BluEyeL Posted January 9, 2015 Posted January 9, 2015 You want someone by your side, yet, you have nothing to offer romantically to a woman. You werd born 500 years too late. 1
Lernaean_Hydra Posted January 9, 2015 Posted January 9, 2015 Maybe I am clueless about this stuff, but from what I remember from health class, it sounds pretty gross and messy. I'll do it to have a child someday, but even then, I'll be darned if I know what to do--do they teach you about this in marriage counseling? Also, FYI: I am a Christian who stands by the "no sex until marriage" code in the Bible. First of all, while you may not "get why we think sex is so important", it's a biological imperative for starters. A big deal is made out of it because it needs to be had. We're the "only species" that does this because we're the only species that experiences sex in the way human beings do. Simply put, it's an act that can fundamentally alter ones brain chemistry, thoughts and feelings towards ones partner. It brings two people closer together as it is virtually the ultimate form of bonding. Meanwhile, a lack of it can also alter brain chemistry...with negative effects. The fact that you view it as merely "messy" and "gross" says a lot more about you than it does about the act itself. While it can get messy it most certainly isn't "gross" (to most people) and it feels GREAT. It's incredible in ways your brain can't even begin to imagine. Now as much as I'd like to believe you feel this way simply because you've never experienced it, it could very well have more to do with your sexual orientation (sex-repulsed Asexual seems like one possibility) than anything else. Kisses and cuddles just aren't going to cut it for most women. It just isn't enough. You would be stripping away a part of the relationship that is one of THE BEST ways to build and strengthen intimacy in a couple. You don't want a wife or a girlfriend, you want a best friend with benefits, only the "benefits" in this scenario are...I guess she gets to take care of your house and cuddle on the couch at the end of the day? You would be asking quite of lot of someone to want them to stick by your side for life as basically a roommate you sometimes makeout with.

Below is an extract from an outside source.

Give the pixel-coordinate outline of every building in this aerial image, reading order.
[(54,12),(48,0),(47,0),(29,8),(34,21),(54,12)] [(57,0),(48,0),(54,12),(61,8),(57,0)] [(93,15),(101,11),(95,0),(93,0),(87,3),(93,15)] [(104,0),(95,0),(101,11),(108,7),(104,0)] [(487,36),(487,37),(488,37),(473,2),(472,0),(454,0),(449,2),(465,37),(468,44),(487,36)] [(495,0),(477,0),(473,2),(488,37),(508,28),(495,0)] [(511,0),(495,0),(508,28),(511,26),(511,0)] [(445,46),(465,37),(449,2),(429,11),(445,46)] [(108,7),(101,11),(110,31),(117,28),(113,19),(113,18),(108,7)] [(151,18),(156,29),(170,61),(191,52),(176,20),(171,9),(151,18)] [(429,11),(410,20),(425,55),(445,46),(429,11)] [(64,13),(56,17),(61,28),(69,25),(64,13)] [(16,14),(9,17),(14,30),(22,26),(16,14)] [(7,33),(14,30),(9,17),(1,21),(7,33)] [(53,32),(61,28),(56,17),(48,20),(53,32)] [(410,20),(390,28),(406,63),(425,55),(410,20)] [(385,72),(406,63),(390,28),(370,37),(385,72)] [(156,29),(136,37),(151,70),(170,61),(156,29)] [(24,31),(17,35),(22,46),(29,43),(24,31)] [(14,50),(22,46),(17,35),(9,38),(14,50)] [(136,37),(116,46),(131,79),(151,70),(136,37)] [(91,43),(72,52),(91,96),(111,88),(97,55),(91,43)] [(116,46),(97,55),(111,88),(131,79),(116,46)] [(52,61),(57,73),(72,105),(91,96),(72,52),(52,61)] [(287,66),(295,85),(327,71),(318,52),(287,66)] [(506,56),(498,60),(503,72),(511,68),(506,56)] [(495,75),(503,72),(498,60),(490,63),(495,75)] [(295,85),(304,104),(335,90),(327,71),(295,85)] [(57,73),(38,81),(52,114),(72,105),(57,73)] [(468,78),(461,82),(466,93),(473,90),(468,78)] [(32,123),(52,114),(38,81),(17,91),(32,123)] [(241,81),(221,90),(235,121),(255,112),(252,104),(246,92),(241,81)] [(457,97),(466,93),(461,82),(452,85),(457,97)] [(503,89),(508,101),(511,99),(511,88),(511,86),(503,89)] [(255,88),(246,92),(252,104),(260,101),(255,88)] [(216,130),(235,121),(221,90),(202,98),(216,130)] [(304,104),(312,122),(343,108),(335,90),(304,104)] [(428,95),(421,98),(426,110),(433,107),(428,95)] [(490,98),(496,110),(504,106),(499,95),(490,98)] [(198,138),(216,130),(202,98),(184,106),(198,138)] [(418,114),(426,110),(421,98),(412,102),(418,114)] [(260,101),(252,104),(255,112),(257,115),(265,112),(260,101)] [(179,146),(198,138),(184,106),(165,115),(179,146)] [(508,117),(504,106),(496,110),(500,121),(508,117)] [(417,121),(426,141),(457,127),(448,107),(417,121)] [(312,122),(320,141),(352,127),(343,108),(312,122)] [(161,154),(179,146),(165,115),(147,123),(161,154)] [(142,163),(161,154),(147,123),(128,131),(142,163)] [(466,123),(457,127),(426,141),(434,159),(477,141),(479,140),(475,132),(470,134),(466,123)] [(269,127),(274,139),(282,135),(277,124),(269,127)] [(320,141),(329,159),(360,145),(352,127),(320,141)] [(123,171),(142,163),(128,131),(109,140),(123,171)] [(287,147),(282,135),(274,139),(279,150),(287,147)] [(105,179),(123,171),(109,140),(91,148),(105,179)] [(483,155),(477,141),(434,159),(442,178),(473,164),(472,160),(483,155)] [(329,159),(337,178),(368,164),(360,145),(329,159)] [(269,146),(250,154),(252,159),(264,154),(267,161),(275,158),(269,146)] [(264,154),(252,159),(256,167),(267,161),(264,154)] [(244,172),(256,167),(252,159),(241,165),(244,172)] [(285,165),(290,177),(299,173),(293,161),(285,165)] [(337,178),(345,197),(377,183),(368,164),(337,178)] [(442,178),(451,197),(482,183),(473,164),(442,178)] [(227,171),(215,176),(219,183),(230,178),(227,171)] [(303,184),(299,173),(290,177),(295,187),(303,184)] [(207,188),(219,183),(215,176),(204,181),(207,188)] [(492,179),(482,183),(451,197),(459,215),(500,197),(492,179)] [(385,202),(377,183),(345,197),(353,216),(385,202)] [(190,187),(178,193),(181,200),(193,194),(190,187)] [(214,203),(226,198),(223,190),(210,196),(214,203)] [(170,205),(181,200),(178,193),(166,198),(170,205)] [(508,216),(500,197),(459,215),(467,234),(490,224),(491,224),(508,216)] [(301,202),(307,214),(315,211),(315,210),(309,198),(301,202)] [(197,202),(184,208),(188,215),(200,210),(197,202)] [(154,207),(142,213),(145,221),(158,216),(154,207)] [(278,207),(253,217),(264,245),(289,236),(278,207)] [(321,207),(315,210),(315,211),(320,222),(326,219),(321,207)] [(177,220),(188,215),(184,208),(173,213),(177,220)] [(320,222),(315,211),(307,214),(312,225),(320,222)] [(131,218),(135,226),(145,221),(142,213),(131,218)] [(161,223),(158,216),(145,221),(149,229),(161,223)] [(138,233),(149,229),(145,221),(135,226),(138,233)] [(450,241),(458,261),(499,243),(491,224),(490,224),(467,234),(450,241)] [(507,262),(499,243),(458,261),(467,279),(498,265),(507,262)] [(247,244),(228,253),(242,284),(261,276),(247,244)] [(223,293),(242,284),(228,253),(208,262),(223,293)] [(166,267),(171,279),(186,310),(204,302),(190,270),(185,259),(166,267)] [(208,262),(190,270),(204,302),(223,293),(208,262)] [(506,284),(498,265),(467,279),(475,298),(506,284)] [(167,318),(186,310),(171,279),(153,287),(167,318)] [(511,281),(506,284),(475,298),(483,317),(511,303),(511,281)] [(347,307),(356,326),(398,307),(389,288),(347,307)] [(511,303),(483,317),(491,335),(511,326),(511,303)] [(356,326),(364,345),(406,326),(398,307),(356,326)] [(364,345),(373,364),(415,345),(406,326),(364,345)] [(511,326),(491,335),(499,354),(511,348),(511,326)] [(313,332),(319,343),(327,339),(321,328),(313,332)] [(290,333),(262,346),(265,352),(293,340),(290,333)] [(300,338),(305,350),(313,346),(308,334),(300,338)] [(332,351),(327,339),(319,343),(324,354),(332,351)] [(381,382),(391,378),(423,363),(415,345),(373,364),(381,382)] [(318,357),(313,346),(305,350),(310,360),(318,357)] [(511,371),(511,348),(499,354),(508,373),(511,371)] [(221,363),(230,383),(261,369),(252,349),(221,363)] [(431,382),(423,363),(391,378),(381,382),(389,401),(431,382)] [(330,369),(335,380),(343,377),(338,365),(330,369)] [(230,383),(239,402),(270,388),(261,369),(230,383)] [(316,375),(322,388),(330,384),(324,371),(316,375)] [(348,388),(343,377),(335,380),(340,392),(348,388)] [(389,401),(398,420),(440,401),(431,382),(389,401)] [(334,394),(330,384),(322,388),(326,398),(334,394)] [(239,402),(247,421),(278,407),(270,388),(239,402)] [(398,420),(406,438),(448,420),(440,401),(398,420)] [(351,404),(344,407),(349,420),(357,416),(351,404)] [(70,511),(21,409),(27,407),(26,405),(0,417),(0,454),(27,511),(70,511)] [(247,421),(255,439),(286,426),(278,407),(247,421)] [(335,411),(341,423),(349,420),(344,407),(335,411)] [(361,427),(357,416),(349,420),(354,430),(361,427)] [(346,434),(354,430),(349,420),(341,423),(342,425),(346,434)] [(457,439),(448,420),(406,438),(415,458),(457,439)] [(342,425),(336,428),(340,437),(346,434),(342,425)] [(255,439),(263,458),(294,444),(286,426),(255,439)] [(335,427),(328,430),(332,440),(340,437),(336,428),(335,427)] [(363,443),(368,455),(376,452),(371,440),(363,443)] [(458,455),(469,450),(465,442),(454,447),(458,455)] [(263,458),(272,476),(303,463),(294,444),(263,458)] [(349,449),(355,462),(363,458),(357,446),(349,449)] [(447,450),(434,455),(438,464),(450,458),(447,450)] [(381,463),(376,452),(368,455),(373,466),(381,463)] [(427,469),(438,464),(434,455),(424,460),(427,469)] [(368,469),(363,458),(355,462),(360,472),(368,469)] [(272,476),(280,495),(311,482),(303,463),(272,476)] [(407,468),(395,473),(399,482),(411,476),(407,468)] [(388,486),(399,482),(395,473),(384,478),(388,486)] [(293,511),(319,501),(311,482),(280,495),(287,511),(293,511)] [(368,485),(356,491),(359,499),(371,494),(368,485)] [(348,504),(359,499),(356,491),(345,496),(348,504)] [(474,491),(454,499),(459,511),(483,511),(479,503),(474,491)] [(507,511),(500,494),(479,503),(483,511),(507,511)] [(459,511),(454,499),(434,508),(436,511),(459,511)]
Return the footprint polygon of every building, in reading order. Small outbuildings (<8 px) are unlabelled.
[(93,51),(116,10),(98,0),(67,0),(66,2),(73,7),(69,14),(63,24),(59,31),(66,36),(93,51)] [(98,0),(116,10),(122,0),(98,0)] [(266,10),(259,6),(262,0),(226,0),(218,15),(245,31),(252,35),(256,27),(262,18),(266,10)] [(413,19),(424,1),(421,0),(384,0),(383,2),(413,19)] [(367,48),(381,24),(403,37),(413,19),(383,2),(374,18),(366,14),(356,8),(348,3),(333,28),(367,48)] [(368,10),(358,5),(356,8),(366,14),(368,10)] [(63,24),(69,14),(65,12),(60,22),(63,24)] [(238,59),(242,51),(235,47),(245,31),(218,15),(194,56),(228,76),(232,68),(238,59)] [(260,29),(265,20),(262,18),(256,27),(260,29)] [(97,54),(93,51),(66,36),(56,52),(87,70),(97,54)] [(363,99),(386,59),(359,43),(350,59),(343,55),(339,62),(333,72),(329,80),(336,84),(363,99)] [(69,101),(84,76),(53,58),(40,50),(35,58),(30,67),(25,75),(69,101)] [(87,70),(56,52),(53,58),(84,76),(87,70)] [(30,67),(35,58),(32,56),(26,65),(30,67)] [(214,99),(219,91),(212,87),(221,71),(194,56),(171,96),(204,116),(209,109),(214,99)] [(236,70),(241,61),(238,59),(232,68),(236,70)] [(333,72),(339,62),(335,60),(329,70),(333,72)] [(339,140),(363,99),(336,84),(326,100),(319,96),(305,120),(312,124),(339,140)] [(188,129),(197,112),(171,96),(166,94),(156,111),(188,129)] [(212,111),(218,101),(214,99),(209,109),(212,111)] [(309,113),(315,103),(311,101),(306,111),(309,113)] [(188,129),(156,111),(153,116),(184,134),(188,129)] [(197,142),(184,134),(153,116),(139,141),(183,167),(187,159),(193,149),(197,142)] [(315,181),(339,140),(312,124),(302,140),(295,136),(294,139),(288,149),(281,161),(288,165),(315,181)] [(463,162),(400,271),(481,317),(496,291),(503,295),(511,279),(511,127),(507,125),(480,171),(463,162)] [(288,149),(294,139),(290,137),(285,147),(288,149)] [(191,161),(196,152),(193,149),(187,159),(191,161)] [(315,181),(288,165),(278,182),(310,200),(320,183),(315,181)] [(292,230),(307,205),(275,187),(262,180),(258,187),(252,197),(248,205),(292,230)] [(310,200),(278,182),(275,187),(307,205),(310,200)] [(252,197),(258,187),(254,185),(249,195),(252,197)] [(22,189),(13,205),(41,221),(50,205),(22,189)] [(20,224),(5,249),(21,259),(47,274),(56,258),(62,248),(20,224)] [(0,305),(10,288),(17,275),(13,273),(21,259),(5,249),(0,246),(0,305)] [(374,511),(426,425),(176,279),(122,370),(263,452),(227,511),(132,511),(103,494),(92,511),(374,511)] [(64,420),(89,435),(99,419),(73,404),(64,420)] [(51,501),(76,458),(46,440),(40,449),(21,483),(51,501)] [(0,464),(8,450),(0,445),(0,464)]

Mirages Posted January 9, 2015 Posted January 9, 2015 "sex... I just don't see the point if it's not for procreation. I hope this won't kill a relationship." You and I share points 1 to 3.5, but this last part quoted above, hmm. I feel that you may have boundaries to developing trust either due to social inhibition or a traumatic past. I share some of those issues with you, to a very slight degree. But to cause yourself to believe that being asexual is just the logical way to be, unless you are really sure that is you, is akin to stating that music is meaningless because spoken words are more efficient. I would try a couple of steps in self improvement just to work your confidence, i.e. exercise, and get some nice clothes. Without knowing any more than you write, I suspect some steps like that would benefit you. Having parents that are not right for each other likely contributed to your social distance perspective.